To some, this observation might simply echo a dead past. But the adoption of the Tees Valley tag by the authorities north of the river is a deliberate contemporary snub to Durham, ancient or modern. Yet if the name change goes through, 'Durham' will be the handle grasped by the outside world - or as much of it as deals with the airport.

The primary blunder, of course, is the name 'Tees Valley,' a misbegotten attempt to soften 'Teesside'. For donkeys' years few will know what or where it is. And when the penny drops, with 'Tees Valley' recognised as a synonymn for 'Teesside', the region will be back where it started. Barmy.

Did you spot it, the Big Mistake here last week?

The threshold for inheritance tax, which I stated to be £500,000, is £255,000. Above that, tax claims a whacking 40 per cent.

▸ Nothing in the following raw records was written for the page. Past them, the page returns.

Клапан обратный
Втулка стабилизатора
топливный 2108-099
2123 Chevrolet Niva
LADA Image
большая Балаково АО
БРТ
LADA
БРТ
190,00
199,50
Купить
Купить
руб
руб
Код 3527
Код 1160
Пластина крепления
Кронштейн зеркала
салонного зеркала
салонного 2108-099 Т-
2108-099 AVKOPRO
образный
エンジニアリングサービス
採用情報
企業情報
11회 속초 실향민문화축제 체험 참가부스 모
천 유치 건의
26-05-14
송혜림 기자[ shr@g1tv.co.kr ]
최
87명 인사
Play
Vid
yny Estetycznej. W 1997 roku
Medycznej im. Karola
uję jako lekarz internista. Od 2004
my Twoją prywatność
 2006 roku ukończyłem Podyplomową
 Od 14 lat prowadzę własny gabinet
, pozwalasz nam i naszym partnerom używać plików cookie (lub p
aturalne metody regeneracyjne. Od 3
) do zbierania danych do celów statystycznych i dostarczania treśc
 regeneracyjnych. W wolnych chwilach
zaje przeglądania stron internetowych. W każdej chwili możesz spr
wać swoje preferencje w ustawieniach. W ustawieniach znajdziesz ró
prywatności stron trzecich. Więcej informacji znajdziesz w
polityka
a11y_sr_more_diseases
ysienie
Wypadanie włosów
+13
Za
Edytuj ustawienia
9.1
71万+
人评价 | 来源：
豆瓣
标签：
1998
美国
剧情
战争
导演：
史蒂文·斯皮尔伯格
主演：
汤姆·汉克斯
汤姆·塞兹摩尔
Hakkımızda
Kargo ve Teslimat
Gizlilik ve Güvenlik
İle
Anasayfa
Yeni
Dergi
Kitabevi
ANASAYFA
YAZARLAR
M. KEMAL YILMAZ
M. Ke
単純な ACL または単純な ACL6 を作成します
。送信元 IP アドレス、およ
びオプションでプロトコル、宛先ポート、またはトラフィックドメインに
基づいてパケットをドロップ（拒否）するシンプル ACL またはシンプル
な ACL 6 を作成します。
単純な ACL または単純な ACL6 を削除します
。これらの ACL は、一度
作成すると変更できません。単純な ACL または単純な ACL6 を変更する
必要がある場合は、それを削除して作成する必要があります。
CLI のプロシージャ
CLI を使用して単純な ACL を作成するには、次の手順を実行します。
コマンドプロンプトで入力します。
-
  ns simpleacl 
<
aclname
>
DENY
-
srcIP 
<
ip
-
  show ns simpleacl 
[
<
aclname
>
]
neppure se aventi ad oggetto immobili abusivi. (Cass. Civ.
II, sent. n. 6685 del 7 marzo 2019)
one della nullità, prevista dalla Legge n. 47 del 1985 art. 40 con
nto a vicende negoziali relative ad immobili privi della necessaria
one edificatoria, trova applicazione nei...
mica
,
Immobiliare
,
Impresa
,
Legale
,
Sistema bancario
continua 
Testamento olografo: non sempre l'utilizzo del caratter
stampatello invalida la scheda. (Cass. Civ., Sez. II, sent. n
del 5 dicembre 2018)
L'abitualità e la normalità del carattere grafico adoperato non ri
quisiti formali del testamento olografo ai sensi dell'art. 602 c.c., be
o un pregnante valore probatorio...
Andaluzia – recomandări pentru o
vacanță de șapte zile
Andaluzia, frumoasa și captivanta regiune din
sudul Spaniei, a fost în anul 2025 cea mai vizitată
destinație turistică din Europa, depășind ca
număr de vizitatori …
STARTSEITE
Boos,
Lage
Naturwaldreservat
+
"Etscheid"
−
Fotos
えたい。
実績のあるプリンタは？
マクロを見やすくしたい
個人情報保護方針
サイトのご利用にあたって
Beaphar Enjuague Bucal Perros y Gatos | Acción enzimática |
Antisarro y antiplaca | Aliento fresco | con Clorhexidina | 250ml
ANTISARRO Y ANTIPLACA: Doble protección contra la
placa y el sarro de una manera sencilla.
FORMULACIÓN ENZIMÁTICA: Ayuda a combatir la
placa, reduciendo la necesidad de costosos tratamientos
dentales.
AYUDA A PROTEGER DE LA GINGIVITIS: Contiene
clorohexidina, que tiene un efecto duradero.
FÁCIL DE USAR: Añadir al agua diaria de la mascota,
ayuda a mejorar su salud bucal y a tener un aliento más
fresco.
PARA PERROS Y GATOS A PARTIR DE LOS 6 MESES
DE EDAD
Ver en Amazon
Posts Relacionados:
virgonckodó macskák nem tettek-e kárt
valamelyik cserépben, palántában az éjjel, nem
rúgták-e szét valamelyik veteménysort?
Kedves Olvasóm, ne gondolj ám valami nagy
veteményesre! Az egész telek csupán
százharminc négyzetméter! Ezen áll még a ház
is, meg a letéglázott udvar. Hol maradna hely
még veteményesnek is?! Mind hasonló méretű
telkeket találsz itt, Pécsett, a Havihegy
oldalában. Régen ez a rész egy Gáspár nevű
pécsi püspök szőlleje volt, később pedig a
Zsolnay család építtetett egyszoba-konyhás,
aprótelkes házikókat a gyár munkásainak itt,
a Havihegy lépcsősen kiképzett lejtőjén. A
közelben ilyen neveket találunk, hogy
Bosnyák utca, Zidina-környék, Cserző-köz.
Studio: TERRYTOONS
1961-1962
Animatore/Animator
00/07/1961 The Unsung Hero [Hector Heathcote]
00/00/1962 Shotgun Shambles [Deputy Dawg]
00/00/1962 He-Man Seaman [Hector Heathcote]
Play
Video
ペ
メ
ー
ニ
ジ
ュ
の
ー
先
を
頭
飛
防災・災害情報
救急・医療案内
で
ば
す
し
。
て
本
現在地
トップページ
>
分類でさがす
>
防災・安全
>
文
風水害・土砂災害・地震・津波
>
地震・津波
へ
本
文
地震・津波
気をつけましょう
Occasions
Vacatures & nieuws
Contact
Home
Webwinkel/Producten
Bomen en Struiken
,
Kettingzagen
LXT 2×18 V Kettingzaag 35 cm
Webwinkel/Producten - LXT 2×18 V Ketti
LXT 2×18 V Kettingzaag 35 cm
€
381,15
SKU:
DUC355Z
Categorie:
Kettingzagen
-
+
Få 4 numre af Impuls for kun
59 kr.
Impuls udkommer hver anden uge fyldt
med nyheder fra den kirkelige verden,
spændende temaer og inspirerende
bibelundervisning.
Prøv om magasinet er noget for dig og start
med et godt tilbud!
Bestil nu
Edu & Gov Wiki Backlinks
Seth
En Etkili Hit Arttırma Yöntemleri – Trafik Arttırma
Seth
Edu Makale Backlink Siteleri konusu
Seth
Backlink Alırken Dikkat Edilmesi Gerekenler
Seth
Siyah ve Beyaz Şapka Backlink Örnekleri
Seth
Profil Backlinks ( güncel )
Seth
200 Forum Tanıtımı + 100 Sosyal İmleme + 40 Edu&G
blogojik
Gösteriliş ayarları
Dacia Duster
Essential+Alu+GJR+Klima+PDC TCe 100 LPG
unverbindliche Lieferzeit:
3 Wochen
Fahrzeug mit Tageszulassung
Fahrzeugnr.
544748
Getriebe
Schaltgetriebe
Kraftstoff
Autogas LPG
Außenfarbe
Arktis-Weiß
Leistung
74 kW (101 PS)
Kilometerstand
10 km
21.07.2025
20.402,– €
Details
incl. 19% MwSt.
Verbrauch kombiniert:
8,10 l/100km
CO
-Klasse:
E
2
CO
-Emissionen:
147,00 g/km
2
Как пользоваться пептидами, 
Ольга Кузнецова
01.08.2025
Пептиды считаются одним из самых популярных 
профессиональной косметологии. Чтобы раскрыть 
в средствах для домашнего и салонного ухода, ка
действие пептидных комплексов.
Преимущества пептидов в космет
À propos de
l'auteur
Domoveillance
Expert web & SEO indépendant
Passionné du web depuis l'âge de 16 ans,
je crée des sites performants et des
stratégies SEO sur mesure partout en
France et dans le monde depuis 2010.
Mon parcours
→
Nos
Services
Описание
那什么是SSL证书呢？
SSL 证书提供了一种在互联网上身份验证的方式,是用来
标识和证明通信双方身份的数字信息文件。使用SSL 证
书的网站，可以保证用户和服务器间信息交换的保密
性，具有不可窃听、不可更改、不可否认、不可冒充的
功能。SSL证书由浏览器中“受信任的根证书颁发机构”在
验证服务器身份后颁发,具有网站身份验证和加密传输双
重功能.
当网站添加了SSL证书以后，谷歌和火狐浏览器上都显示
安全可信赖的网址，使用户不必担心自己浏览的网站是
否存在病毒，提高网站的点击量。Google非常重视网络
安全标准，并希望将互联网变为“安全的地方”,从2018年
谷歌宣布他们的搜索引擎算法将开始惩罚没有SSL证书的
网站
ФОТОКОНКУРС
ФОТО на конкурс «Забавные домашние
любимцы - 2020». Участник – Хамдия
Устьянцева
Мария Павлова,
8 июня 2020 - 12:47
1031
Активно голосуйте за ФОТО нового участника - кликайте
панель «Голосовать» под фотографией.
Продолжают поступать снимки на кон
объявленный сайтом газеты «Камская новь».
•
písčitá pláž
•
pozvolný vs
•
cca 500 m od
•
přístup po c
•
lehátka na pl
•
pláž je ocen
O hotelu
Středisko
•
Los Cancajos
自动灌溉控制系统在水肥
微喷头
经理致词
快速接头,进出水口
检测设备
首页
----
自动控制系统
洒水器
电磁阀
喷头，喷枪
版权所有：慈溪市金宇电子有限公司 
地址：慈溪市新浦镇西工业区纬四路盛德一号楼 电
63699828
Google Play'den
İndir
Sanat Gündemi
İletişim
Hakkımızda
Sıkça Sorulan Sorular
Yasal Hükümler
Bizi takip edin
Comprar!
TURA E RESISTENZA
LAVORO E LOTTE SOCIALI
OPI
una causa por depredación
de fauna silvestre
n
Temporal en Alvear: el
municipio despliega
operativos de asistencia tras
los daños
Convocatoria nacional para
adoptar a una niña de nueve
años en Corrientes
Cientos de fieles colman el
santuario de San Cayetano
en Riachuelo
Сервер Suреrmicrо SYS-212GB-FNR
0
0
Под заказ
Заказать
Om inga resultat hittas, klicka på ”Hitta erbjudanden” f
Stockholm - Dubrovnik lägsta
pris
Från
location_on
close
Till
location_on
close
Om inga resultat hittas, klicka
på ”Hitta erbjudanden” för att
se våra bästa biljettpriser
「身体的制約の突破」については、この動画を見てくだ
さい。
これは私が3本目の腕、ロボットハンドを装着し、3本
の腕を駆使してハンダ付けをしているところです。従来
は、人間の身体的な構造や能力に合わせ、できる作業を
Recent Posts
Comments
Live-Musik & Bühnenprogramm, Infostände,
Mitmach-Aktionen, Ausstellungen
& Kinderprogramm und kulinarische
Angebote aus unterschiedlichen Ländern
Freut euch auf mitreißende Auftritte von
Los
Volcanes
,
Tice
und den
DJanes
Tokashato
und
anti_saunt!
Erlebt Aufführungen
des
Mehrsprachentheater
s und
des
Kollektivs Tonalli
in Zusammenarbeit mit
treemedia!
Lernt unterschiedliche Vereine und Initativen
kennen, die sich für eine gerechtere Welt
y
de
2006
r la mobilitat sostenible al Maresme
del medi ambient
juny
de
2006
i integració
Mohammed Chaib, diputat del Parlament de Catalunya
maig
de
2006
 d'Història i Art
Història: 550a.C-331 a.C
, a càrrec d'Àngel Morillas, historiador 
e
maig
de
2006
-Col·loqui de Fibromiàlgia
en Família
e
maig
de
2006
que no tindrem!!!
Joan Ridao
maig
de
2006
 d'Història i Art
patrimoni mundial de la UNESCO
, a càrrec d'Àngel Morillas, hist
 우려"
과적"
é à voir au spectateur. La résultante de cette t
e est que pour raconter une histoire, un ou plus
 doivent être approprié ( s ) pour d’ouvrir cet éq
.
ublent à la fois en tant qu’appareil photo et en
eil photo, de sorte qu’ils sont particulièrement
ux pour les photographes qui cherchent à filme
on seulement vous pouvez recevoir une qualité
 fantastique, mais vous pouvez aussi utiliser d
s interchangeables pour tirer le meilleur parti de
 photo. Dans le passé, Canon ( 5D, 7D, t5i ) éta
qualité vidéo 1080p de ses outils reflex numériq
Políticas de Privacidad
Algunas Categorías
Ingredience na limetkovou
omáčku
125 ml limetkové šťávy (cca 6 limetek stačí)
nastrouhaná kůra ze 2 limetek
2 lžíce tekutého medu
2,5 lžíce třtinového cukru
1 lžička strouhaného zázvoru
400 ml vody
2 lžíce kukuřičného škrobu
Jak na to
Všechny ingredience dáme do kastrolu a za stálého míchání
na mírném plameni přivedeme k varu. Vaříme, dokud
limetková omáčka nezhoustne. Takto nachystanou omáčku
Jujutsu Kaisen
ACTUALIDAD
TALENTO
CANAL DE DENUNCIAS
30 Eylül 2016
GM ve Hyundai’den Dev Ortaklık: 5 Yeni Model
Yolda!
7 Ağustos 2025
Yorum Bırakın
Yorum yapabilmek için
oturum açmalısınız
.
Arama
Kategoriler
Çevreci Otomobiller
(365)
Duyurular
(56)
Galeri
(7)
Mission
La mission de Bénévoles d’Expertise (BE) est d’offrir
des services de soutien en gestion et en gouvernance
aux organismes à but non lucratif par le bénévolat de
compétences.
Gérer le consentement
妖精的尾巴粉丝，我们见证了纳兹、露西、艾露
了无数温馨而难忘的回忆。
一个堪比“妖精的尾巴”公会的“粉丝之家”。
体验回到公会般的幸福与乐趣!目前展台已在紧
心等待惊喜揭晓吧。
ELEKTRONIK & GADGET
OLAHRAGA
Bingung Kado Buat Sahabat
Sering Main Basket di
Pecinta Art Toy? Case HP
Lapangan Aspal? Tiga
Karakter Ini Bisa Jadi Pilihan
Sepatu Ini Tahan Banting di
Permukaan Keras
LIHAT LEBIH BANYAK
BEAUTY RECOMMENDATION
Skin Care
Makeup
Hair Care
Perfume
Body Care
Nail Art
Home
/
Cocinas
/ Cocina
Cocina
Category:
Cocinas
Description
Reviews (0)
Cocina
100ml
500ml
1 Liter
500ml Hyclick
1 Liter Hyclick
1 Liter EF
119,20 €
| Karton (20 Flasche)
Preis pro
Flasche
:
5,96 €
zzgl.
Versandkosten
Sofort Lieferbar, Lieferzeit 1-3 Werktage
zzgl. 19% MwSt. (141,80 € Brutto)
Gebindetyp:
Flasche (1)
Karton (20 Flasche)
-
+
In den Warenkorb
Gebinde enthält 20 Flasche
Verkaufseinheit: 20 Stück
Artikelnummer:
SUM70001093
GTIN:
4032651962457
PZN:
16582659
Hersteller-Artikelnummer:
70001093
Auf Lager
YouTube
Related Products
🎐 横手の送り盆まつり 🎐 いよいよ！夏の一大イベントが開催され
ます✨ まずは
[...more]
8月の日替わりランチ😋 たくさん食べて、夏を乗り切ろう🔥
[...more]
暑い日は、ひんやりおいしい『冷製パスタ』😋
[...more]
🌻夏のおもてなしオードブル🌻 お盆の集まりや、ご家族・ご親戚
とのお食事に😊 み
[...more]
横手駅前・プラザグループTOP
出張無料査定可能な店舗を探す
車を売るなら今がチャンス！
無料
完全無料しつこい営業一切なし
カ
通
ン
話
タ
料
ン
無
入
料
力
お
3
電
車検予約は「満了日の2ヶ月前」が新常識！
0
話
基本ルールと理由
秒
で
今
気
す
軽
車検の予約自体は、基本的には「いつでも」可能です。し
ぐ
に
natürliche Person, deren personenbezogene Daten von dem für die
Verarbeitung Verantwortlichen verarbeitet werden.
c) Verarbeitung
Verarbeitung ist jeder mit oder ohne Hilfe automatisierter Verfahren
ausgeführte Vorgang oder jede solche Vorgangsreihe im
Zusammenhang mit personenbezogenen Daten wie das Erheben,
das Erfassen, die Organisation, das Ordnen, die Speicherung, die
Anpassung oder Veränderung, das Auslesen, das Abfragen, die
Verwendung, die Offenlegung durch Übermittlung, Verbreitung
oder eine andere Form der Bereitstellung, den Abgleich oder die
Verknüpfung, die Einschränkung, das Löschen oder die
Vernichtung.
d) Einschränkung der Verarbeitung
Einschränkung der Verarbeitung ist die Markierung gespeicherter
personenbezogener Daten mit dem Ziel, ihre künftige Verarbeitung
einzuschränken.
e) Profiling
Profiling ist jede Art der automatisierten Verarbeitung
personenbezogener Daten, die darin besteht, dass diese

While assets willed to a husband or wife are tax free, on the death of the second partner the full tax is due. Through rising house prices, the tax now catches many who were not its intended target. This is why the Government needs to raise the inheritance tax threshold substantially.

Among readers who pointed out my error was one who also drew attention to what he considered the greater outrage of people having to sell their homes to pay for nursing care. Each year about 70,000 homes are sold for this purpose.

Since, a few years back, one of these was the home of my mother-in-law, medically deemed to need residential care, which swallowed virtually all the proceeds from the sale of her home, I should have picked this up. In Scotland, of course, the state funds nursing care for the elderly. But Tony Blair will be deaf to this in his Big Conversation.

Global warming? Perhaps. Great Broughton warming? Certainly. A primrose in my garden in the eponymous North Yorkshire village has been in flower for a fortnight. And blackcaps, once summer visitors to our shores, have wintered in the garden for the past two years.

Yet the British Trust for Ornithology is excited that the blackcap is now a winter resident in "a third of gardens in south-west England.'' Somehow, our North-East garden has become an outpost of the English Riviera.